What to produce:
Below are some records. How many of their lines contain the string "worn"? Give the number only.

▶

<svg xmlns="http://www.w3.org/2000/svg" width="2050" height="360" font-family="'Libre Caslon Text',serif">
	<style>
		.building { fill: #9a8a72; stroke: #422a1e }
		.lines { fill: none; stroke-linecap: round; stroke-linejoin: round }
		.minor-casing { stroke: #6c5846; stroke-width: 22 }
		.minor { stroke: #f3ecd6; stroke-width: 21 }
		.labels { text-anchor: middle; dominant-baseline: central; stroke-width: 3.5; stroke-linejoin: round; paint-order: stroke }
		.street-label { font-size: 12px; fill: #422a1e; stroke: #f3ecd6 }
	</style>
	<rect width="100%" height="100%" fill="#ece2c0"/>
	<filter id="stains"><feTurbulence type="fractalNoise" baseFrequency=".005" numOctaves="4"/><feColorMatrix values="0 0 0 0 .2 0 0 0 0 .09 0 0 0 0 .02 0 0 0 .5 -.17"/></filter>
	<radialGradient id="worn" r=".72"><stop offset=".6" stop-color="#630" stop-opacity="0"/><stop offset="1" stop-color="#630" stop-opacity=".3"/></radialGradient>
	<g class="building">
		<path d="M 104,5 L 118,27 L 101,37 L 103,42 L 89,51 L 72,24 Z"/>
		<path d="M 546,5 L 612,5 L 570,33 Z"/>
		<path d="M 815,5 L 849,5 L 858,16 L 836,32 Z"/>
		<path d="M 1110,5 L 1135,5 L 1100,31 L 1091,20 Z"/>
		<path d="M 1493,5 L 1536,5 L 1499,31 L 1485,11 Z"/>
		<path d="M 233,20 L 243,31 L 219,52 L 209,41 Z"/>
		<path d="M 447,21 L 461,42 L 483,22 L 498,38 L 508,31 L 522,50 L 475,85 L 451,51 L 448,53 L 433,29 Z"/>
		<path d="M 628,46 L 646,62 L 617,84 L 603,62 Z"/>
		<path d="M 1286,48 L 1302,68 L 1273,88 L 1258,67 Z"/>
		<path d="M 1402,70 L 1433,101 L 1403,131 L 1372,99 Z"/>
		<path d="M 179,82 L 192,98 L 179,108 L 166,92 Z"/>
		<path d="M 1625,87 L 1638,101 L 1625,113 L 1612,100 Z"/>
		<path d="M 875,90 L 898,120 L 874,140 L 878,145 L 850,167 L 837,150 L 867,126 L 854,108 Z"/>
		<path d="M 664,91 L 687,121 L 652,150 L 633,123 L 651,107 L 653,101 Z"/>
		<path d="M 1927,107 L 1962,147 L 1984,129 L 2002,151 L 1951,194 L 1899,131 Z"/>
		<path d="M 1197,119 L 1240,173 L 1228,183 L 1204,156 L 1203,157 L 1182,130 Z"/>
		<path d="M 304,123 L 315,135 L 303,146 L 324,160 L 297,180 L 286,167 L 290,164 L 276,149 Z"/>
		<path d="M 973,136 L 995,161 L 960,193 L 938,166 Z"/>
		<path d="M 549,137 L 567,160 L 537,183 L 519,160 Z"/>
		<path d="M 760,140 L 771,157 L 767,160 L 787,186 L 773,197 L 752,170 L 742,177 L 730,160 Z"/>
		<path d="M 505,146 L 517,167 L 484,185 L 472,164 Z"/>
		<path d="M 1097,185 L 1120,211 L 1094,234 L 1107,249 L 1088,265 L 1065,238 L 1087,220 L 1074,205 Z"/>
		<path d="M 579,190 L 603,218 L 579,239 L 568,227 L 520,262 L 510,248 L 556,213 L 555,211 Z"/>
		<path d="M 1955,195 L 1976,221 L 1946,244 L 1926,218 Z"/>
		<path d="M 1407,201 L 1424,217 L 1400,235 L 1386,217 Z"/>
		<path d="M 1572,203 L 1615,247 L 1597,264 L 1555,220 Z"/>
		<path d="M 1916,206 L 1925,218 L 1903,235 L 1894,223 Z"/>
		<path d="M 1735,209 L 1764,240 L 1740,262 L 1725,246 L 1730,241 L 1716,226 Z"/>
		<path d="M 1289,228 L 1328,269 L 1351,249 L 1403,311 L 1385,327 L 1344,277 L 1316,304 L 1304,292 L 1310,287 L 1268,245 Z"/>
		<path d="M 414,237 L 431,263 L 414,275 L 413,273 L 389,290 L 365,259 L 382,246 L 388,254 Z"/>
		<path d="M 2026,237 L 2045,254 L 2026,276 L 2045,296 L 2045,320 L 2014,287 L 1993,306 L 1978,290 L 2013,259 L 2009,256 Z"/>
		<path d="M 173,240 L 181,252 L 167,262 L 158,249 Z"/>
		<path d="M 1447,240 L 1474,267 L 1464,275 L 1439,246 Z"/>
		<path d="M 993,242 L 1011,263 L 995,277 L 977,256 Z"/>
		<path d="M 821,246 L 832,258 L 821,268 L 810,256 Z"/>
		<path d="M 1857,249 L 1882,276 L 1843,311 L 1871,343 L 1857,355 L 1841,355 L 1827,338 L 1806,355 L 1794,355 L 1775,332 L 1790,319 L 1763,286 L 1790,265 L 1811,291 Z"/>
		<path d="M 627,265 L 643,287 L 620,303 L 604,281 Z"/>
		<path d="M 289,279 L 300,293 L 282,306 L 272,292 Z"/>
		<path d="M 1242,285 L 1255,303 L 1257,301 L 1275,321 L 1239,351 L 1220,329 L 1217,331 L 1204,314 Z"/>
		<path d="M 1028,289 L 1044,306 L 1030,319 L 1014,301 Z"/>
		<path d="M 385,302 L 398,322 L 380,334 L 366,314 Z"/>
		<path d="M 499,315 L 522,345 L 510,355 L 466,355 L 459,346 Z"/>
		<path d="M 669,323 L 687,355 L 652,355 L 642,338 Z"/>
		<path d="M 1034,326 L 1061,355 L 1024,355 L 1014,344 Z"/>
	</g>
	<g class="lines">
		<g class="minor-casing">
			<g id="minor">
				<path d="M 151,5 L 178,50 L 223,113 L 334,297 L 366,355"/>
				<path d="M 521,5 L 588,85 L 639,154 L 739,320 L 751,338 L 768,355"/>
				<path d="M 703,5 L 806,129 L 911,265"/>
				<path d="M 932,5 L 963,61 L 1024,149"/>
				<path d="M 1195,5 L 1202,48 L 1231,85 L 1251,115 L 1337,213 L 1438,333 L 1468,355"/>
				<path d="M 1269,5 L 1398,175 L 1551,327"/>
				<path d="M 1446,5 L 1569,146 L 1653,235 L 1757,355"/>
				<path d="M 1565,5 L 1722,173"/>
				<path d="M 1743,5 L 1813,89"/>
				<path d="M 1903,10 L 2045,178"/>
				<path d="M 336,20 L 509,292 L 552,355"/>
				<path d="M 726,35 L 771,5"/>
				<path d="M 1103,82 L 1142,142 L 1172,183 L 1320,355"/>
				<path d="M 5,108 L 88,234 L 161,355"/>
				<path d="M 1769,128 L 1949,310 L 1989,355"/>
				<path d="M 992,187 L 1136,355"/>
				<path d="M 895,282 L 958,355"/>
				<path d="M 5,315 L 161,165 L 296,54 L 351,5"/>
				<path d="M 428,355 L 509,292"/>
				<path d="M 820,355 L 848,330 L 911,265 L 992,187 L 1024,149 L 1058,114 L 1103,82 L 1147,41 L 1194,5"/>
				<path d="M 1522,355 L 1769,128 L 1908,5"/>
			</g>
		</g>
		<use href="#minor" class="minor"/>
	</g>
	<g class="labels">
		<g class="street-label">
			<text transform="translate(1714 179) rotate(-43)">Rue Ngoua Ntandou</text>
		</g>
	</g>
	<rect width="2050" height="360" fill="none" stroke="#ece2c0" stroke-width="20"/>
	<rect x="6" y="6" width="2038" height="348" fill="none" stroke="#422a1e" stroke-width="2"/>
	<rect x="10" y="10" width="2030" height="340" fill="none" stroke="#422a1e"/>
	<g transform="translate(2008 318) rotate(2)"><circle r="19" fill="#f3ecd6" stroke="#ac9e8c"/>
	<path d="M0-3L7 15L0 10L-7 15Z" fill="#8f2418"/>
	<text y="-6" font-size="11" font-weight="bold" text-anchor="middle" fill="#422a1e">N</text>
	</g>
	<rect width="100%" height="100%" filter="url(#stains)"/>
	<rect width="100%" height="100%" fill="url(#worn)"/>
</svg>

◀

Written answer:
2